> Assignment:
Copy all the text in the data below, replacing every "voice-operated" with "voice-activated" and leaving everything else unchanged. Omit the pictures from your answer.
>>>
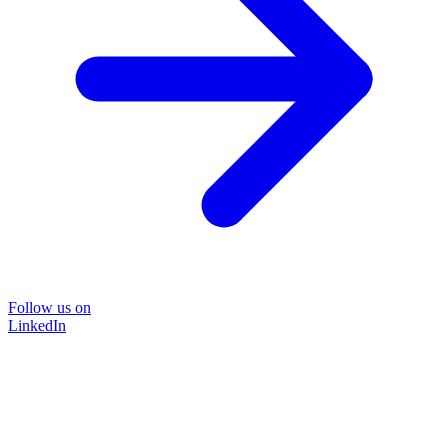
Follow us on
LinkedIn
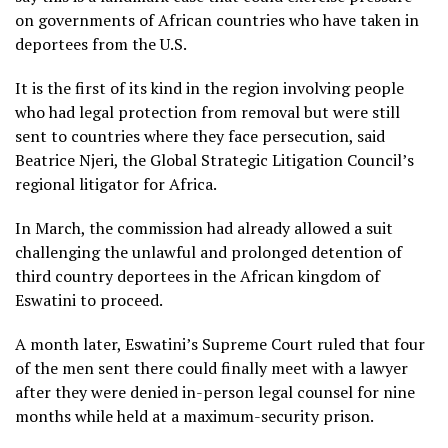
on governments of African countries who have taken in
deportees from the U.S.
It is the first of its kind in the region involving people
who had legal protection from removal but were still
sent to countries where they face persecution, said
Beatrice Njeri, the Global Strategic Litigation Council’s
regional litigator for Africa.
In March, the commission had already allowed a suit
challenging the unlawful and prolonged detention of
third country deportees in the
African kingdom of
Eswatini
to proceed.
A month later, Eswatini’s Supreme Court
ruled that four
of the men sent there could finally meet with a lawyer
after they were denied in-person legal counsel for nine
months while held at a maximum-security prison.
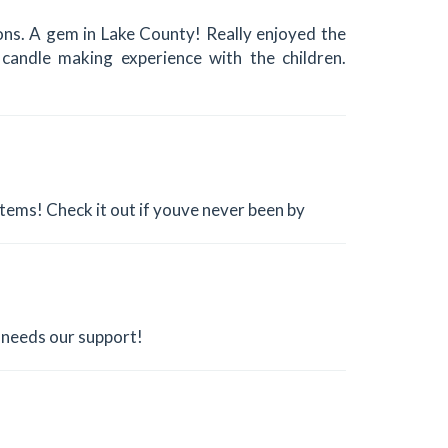
tions. A gem in Lake County! Really enjoyed the
candle making experience with the children.
l items! Check it out if youve never been by
d needs our support!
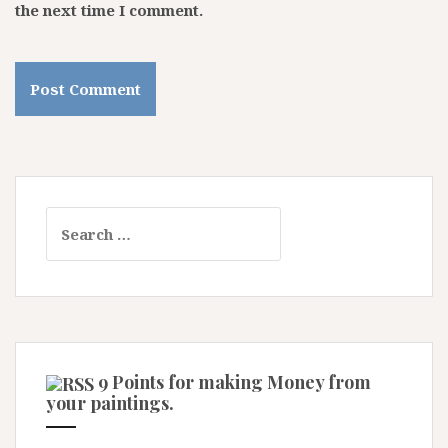
the next time I comment.
Search
for:
9 Points for making Money from
your paintings.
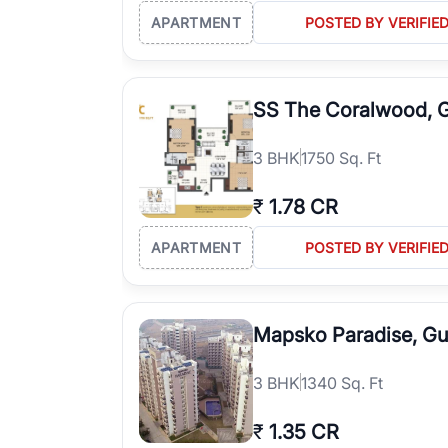
APARTMENT
POSTED BY VERIFIE
SS The Coralwood, 
3
BHK
1750 Sq. Ft
₹
1.78 CR
APARTMENT
POSTED BY VERIFIE
Mapsko Paradise, G
3
BHK
1340 Sq. Ft
₹
1.35 CR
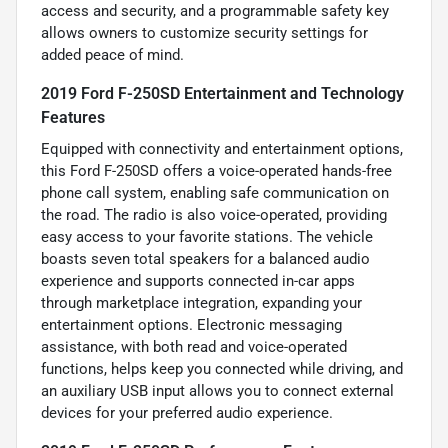
access and security, and a programmable safety key
allows owners to customize security settings for
added peace of mind.
2019 Ford F-250SD Entertainment and Technology
Features
Equipped with connectivity and entertainment options,
this Ford F-250SD offers a voice-operated hands-free
phone call system, enabling safe communication on
the road. The radio is also voice-operated, providing
easy access to your favorite stations. The vehicle
boasts seven total speakers for a balanced audio
experience and supports connected in-car apps
through marketplace integration, expanding your
entertainment options. Electronic messaging
assistance, with both read and voice-operated
functions, helps keep you connected while driving, and
an auxiliary USB input allows you to connect external
devices for your preferred audio experience.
<<<
> Solution to the problem:
Follow us on
LinkedIn
on governments of African countries who have taken in
deportees from the U.S.
It is the first of its kind in the region involving people
who had legal protection from removal but were still
sent to countries where they face persecution, said
Beatrice Njeri, the Global Strategic Litigation Council’s
regional litigator for Africa.
In March, the commission had already allowed a suit
challenging the unlawful and prolonged detention of
third country deportees in the
African kingdom of
Eswatini
to proceed.
A month later, Eswatini’s Supreme Court
ruled that four
of the men sent there could finally meet with a lawyer
after they were denied in-person legal counsel for nine
months while held at a maximum-security prison.
tions. A gem in Lake County! Really enjoyed the
candle making experience with the children.
l items! Check it out if youve never been by
d needs our support!
the next time I comment.
Search
for:
9 Points for making Money from
your paintings.
APARTMENT
POSTED BY VERIFIE
SS The Coralwood, 
3
BHK
1750 Sq. Ft
₹
1.78 CR
APARTMENT
POSTED BY VERIFIE
Mapsko Paradise, G
3
BHK
1340 Sq. Ft
₹
1.35 CR
access and security, and a programmable safety key
allows owners to customize security settings for
added peace of mind.
2019 Ford F-250SD Entertainment and Technology
Features
Equipped with connectivity and entertainment options,
this Ford F-250SD offers a voice-activated hands-free
phone call system, enabling safe communication on
the road. The radio is also voice-activated, providing
easy access to your favorite stations. The vehicle
boasts seven total speakers for a balanced audio
experience and supports connected in-car apps
through marketplace integration, expanding your
entertainment options. Electronic messaging
assistance, with both read and voice-activated
functions, helps keep you connected while driving, and
an auxiliary USB input allows you to connect external
devices for your preferred audio experience.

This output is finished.